From semantic-mediawiki.org
Jump to: navigation, search
Full-text searchFulltext/Indexing

The index update only occurs on a change propagation therefore the initialization of the index should be done manually using the rebuildFulltextSearchTable.php script or 1 to prepare and create the initial index content.

Manual indexing

The simplest way to do that is by running:

php maintenance/rebuildFulltextSearchTable.php --quick -v

This will output something similar to below example where the script explains the configuration used including what datatypes are enabled or which properties are excluded. It also outputs the version used by onoi/tesa which provides some text sanitization functions.

$ php maintenance/rebuildFulltextSearchTable.php --quick -v

The script rebuilds the search index from property tables that
support a fulltext search. Any change of the index rules (altered
stopwords, new stemmer etc.) and/or a newly added or altered table
requires to run this script again to ensure that the index complies
with the rules set forth by the DB or Sanitizer.

## Configuration

- ICU (Intl) PHP-extension         54.1
- Tesa::Sanitizer                  0.2
- Tesa::Transliterator             0.2
- Tesa::LanguageDetector           (Disabled)
- DataTypes (Indexable)            BLOB, URI, WIKIPAGE

The following properties are exempted from the indexing process.

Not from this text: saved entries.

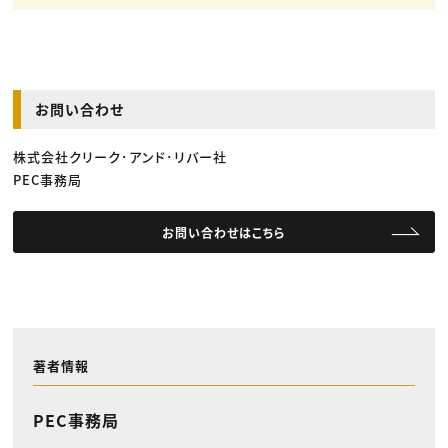
お問い合わせ
株式会社クリーク･アンド･リバー社
PEC事務局
お問い合わせはこちら
著者情報
PEC事務局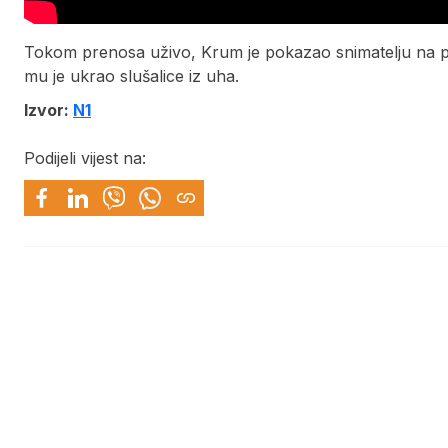
Tokom prenosa uživo, Krum je pokazao snimatelju na p
mu je ukrao slušalice iz uha.
Izvor:
N1
Podijeli vijest na: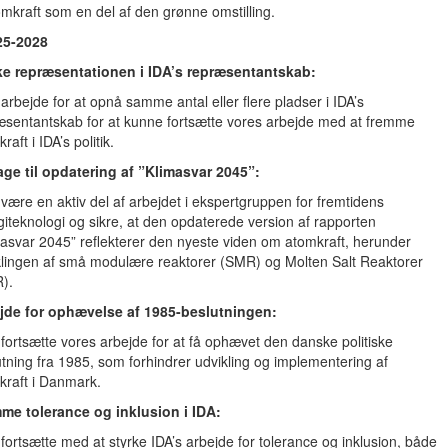
omkraft som en del af den grønne omstilling.
25-2028
ke repræsentationen i IDA’s repræsentantskab:
l arbejde for at opnå samme antal eller flere pladser i IDA’s
æsentantskab for at kunne fortsætte vores arbejde med at fremme
raft i IDA’s politik.
age til opdatering af ”Klimasvar 2045”:
l være en aktiv del af arbejdet i ekspertgruppen for fremtidens
giteknologi og sikre, at den opdaterede version af rapporten
masvar 2045” reflekterer den nyeste viden om atomkraft, herunder
klingen af små modulære reaktorer (SMR) og Molten Salt Reaktorer
).
jde for ophævelse af 1985-beslutningen:
l fortsætte vores arbejde for at få ophævet den danske politiske
utning fra 1985, som forhindrer udvikling og implementering af
kraft i Danmark.
me tolerance og inklusion i IDA:
l fortsætte med at styrke IDA’s arbejde for tolerance og inklusion, både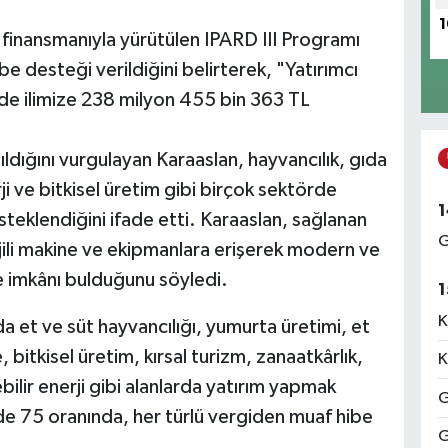
1
ş finansmanıyla yürütülen IPARD III Programı
 desteği verildiğini belirterek, "Yatırımcı
inde ilimize 238 milyon 455 bin 363 TL
dığını vurgulayan Karaaslan, hayvancılık, gıda
rji ve bitkisel üretim gibi birçok sektörde
1
esteklendiğini ifade etti. Karaaslan, sağlanan
G
ojili makine ve ekipmanlara erişerek modern ve
e imkânı bulduğunu söyledi.
1
K
et ve süt hayvancılığı, yumurta üretimi, et
 bitkisel üretim, kırsal turizm, zanaatkârlık,
K
ilir enerji gibi alanlarda yatırım yapmak
G
zde 75 oranında, her türlü vergiden muaf hibe
G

- _ASKFO, _ASKST, _IMPO, _LCODE, _UNIT, _CONV, _TYPE, _ERRT, _INST
- _ASK, _SOBJ, ___EUSER, ___CUSER, ___SUBP, ___EXIFDATA, __sci_cite
- __sil_iwl_lang, __sil_ill_lang

## Indexing

The entire index table is going to be purged first and
it may take a moment before the rebuild is completed due to
dependencies on table content including varying options.

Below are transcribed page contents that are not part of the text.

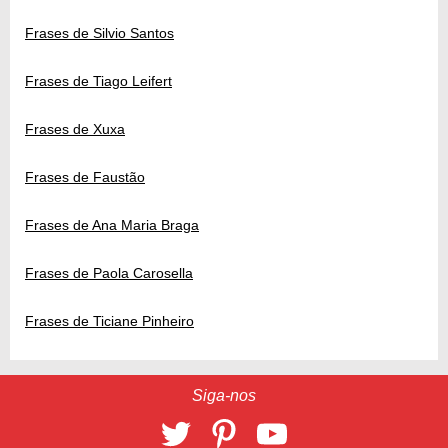
Frases de Silvio Santos
Frases de Tiago Leifert
Frases de Xuxa
Frases de Faustão
Frases de Ana Maria Braga
Frases de Paola Carosella
Frases de Ticiane Pinheiro
Siga-nos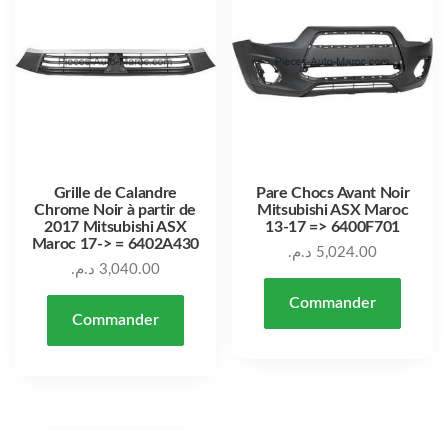
Grille de Calandre
Pare Chocs Avant Noir
Chrome Noir à partir de
Mitsubishi ASX Maroc
2017 Mitsubishi ASX
13-17 => 6400F701
Maroc 17-> = 6402A430
د.م.
5,024.00
د.م.
3,040.00
Commander
Commander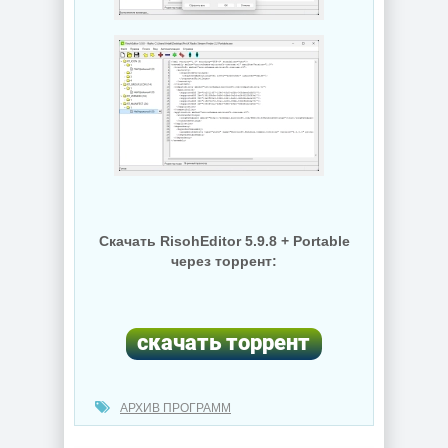
Скачать RisohEditor 5.9.8 + Portable
через торрент:
АРХИВ ПРОГРАММ
(cкачиваний: 25)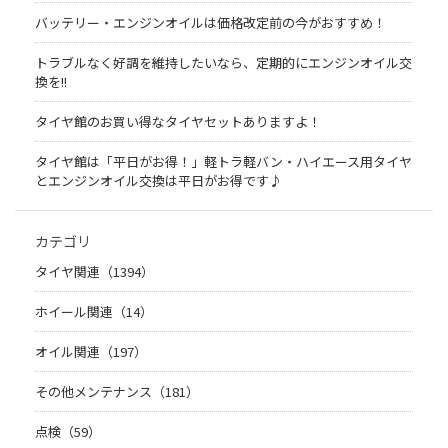
バッテリー・エンジンオイルは価格改定前の今がおすすめ！
トラブルなく好調を維持したいなら、定期的にエンジンオイル交
換を!!
タイヤ館のお買い得なタイヤセットありますよ！
タイヤ館は「平日がお得！」軽トラ軽バン・ハイエース用タイヤ
とエンジンオイル交換は平日がお得です♪
カテゴリ
タイヤ関連（1394）
ホイール関連（14）
オイル関連（197）
その他メンテナンス（181）
点検（59）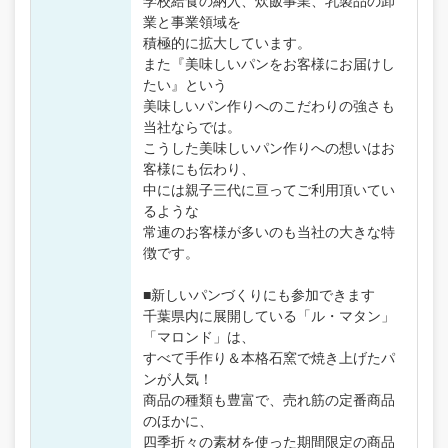
学校給食の納入、炊飯事業、乳製品の卸
業と事業領域を
積極的に拡大しています。
また『美味しいパンをお客様にお届けし
たい』という
美味しいパン作りへのこだわりの強さも
当社ならでは。
こうした美味しいパン作りへの想いはお
客様にも伝わり、
中には親子三代に亘ってご利用頂いてい
るような
常連のお客様が多いのも当社の大きな特
徴です。
■新しいパンづくりにも参加できます
千葉県内に展開している「ル・マタン」
「マロンド」は、
すべて手作り＆本格石窯で焼き上げたパ
ンが人気！
商品の種類も豊富で、売れ筋の定番商品
のほかに、
四季折々の素材を使った期間限定の商品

The index table was purged.

Rebuilding the text index from (rows finished/expected):

- smw_di_blob                       100% (2387/2387)
- smw_di_uri                        100% (1990/1990)

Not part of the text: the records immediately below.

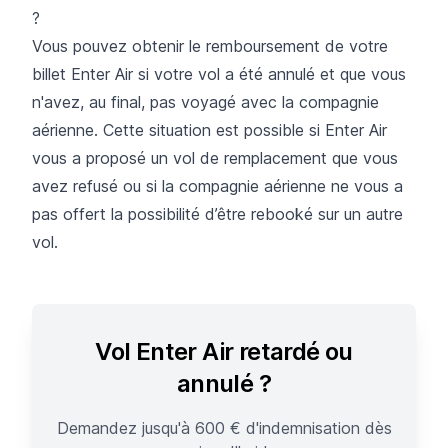
?
Vous pouvez obtenir le remboursement de votre
billet Enter Air si votre vol a été annulé et que vous
n'avez, au final, pas voyagé avec la compagnie
aérienne. Cette situation est possible si Enter Air
vous a proposé un vol de remplacement que vous
avez refusé ou si la compagnie aérienne ne vous a
pas offert la possibilité d’être rebooké sur un autre
vol.
Vol Enter Air retardé ou
annulé ?
Demandez jusqu'à 600 € d'indemnisation dès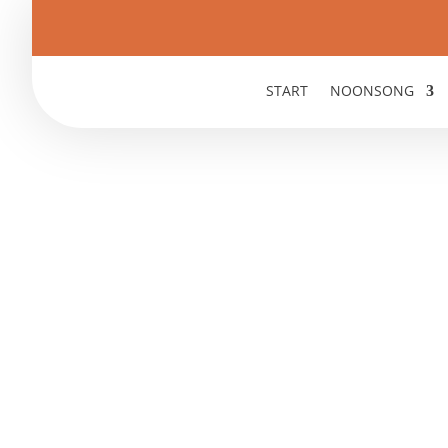
START
NOONSONG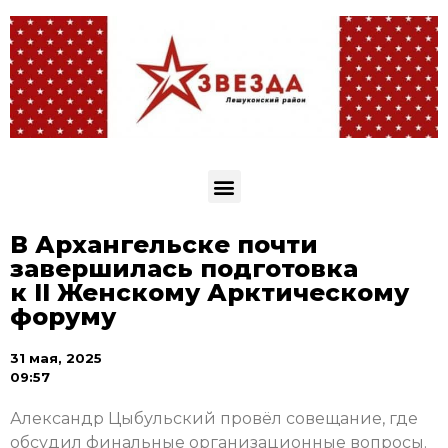
В Архангельске почти
завершилась подготовка
к II Женскому Арктическому
форуму
31 мая, 2025
09:57
Александр Цыбульский провёл совещание, где
обсудил финальные организационные вопросы.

You may run option --optimize which in case of MySQL will ensure that "... builds the table to update index statistics and free unused space in the clustered index ..." 2

php maintenance/rebuildFulltextSearchTable.php --quick --optimize

References

  1. ^  Semantic MediaWiki: GitHub pull request #2142
  2. ^  Optimizing InnoDB Full-Text Indexes notes "Running OPTIMIZE TABLE on a table with a full-text index rebuilds the full-text index, removing deleted Document IDs and consolidating multiple entries for the same word, where possible."